● Work task:
Convert the items below into a JSON list of strings with one string for each line, skipping blank lines and omitting the picture placeholders.
Data records: Begin
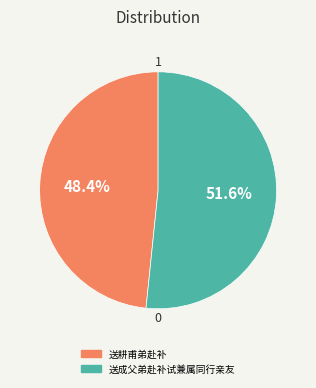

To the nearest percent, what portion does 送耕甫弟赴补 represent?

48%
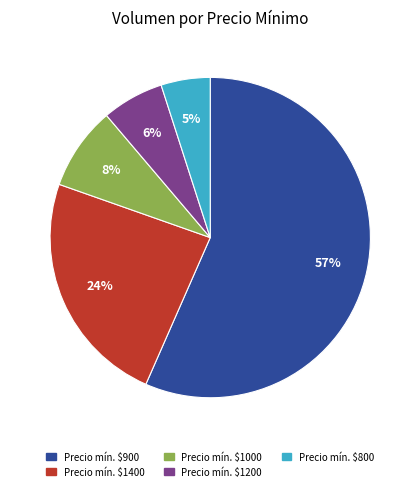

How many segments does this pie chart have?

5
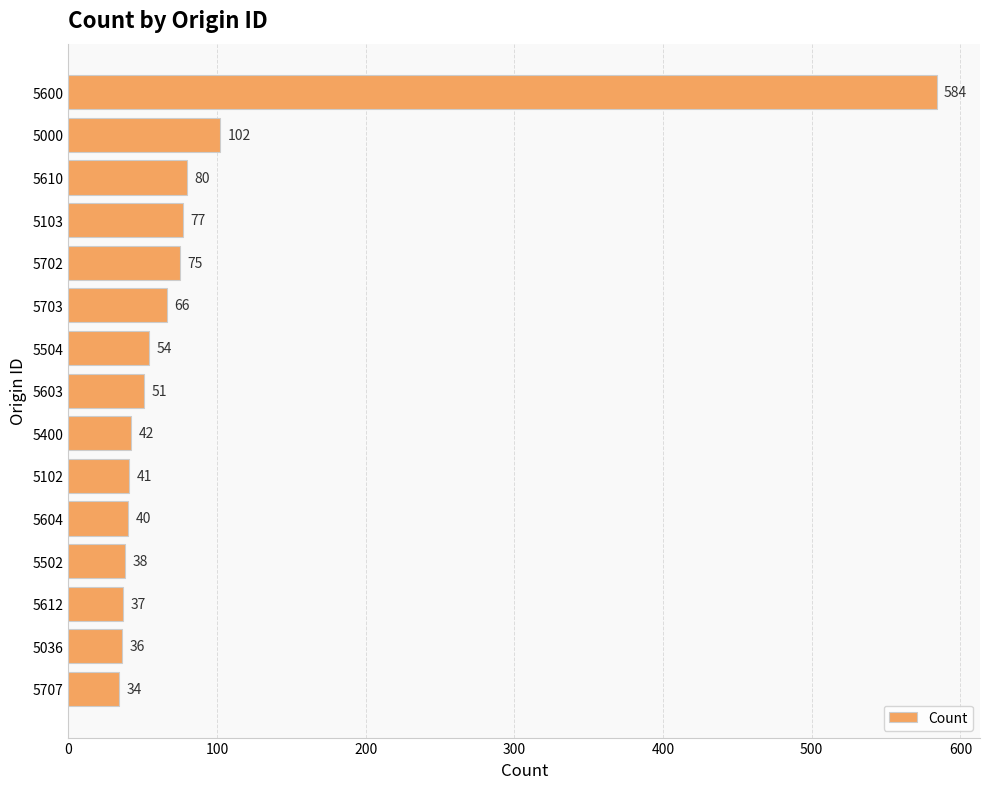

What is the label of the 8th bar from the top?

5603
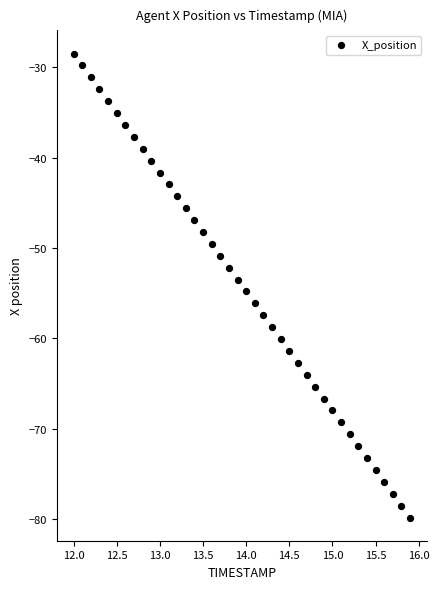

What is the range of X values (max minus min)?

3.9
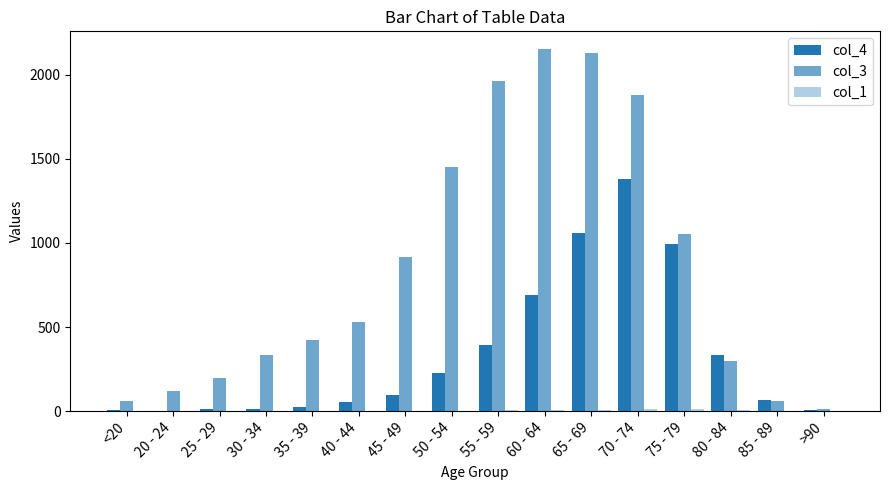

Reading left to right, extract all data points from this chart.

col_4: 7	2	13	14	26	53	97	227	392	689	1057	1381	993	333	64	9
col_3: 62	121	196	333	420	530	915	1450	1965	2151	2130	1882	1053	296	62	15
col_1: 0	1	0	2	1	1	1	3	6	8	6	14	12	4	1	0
Data records: End
● Task response:
[
  "To the nearest percent, what portion does 送耕甫弟赴补 represent?",
  "48%",
  "How many segments does this pie chart have?",
  "5",
  "What is the label of the 8th bar from the top?",
  "5603",
  "What is the range of X values (max minus min)?",
  "3.9",
  "Reading left to right, extract all data points from this chart.",
  "col_4: 7\t2\t13\t14\t26\t53\t97\t227\t392\t689\t1057\t1381\t993\t333\t64\t9",
  "col_3: 62\t121\t196\t333\t420\t530\t915\t1450\t1965\t2151\t2130\t1882\t1053\t296\t62\t15",
  "col_1: 0\t1\t0\t2\t1\t1\t1\t3\t6\t8\t6\t14\t12\t4\t1\t0"
]